I can handle the sorting, stats and analysis part, but it is specifically about dealing with the array. Once the state changes I want to first of all preserve it by moving it out, in the process of which scrub off the zeros, then also leave the original array empty ready for the next time it is in use.
Removing the zeros is just housekeeping for space and analysis and I guess I could loop them out, or use something that copies it as a memory space into another. In my code I already have void Print_Array() which produces an output with the full array, perhaps I can use the same code but exchange Serial.Println with something that is equivalent to updating a variable. That's the question I guess. If it was a variable I could just update it, var = var, but with arrays, is there a best practice for that? I can scrub the empty data at whichever point its not a big deal, before, during, or after preservation.
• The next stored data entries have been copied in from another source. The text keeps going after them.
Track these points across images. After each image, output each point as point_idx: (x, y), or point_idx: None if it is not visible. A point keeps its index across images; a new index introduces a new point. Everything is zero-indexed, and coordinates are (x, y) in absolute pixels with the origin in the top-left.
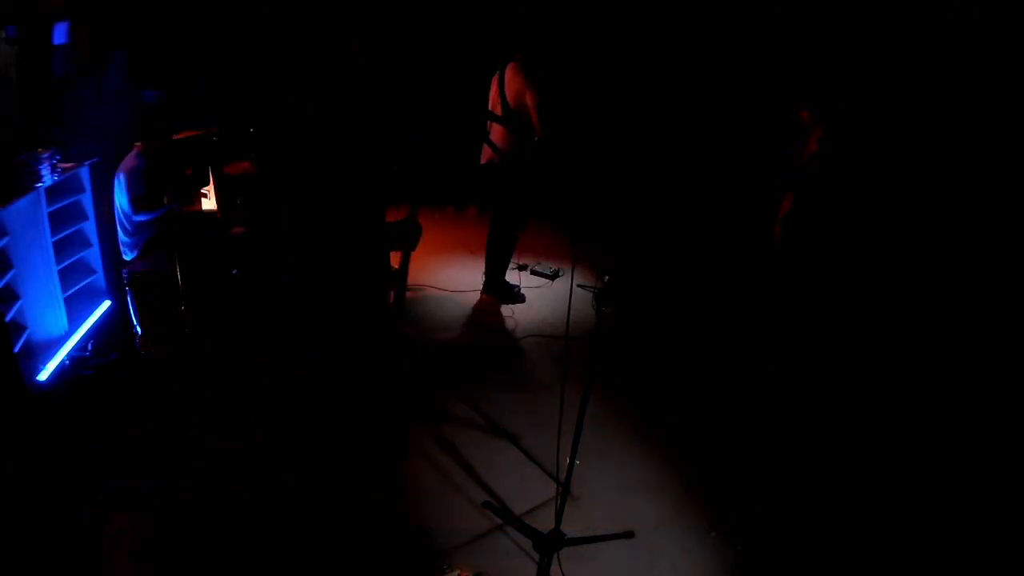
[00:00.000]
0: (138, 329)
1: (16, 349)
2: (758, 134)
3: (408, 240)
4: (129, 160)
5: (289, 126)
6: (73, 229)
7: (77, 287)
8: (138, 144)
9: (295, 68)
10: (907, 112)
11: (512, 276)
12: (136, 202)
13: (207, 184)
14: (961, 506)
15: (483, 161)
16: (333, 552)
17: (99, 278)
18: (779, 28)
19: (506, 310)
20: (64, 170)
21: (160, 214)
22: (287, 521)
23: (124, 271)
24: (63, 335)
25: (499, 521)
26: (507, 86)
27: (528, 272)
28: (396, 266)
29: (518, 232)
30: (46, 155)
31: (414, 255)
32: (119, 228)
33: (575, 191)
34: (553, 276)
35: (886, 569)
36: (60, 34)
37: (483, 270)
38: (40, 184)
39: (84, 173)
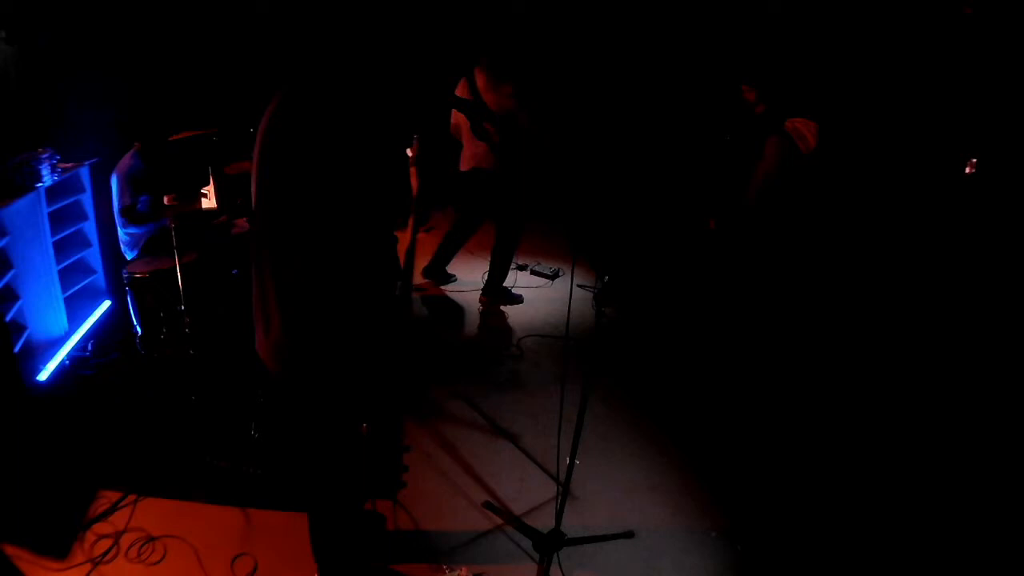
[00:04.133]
0: (138, 329)
1: (16, 349)
2: (757, 132)
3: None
4: (125, 161)
5: (286, 127)
6: (73, 229)
7: (77, 287)
8: (137, 144)
9: (293, 69)
10: (914, 112)
11: (511, 276)
12: (124, 212)
13: (207, 184)
14: (961, 505)
15: (465, 168)
16: (332, 553)
17: (99, 278)
18: (779, 26)
19: (506, 310)
20: (64, 170)
21: (148, 229)
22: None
23: (124, 271)
24: (63, 335)
25: (499, 521)
26: (483, 93)
27: (528, 272)
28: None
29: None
30: (46, 155)
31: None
32: (118, 227)
33: (576, 191)
34: (553, 276)
35: (886, 569)
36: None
37: (484, 271)
38: (40, 184)
39: (84, 173)
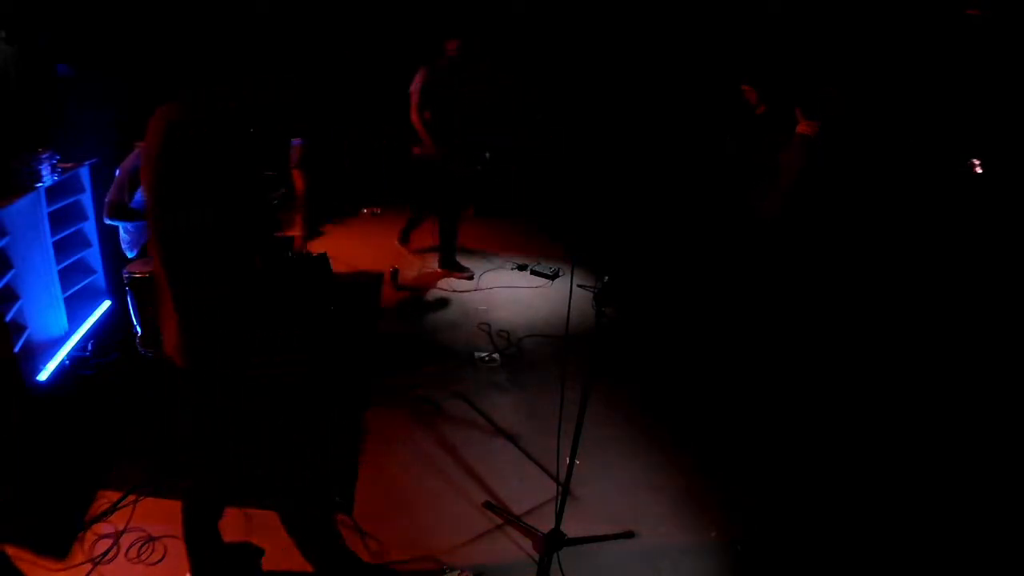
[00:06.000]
0: (138, 329)
1: (16, 349)
2: (759, 134)
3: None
4: (130, 160)
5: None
6: (73, 229)
7: (77, 287)
8: (141, 144)
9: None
10: (914, 112)
11: (512, 276)
12: (113, 206)
13: None
14: (961, 505)
15: (417, 152)
16: (332, 554)
17: (99, 278)
18: (779, 25)
19: (505, 310)
20: (64, 170)
21: (138, 227)
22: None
23: (124, 271)
24: (63, 335)
25: (499, 521)
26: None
27: (528, 272)
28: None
29: (462, 212)
30: (46, 155)
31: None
32: (105, 219)
33: (576, 191)
34: (553, 276)
35: (886, 569)
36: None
37: (484, 270)
38: (40, 184)
39: (84, 173)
in your first code analogRead(R1_Pin); is called once before the for() loop and assigned to R1_ADC
within the for() loop R1_ADC does not change and its (fixed) value assigned to all array elements
in the second code analogRead(R1_Pin); is called on every loop and assigned to the array elements hence any changes in the analog value are reflected in the array element values
re: R1_ADC > 1, it is part of a bigger program and it's temporarily used. Basically everything in void loop() was already written so I just copied and pasted it then added the single line Populate_Array();
Regarding the downstream analysis Ive been using R and Python PANDAS a bit so I want to learn more about what C++ has to offer and how they differ, that will be the next part of the work once I have the array copying bit sorted. Thanks for the tip on awks I will read about it.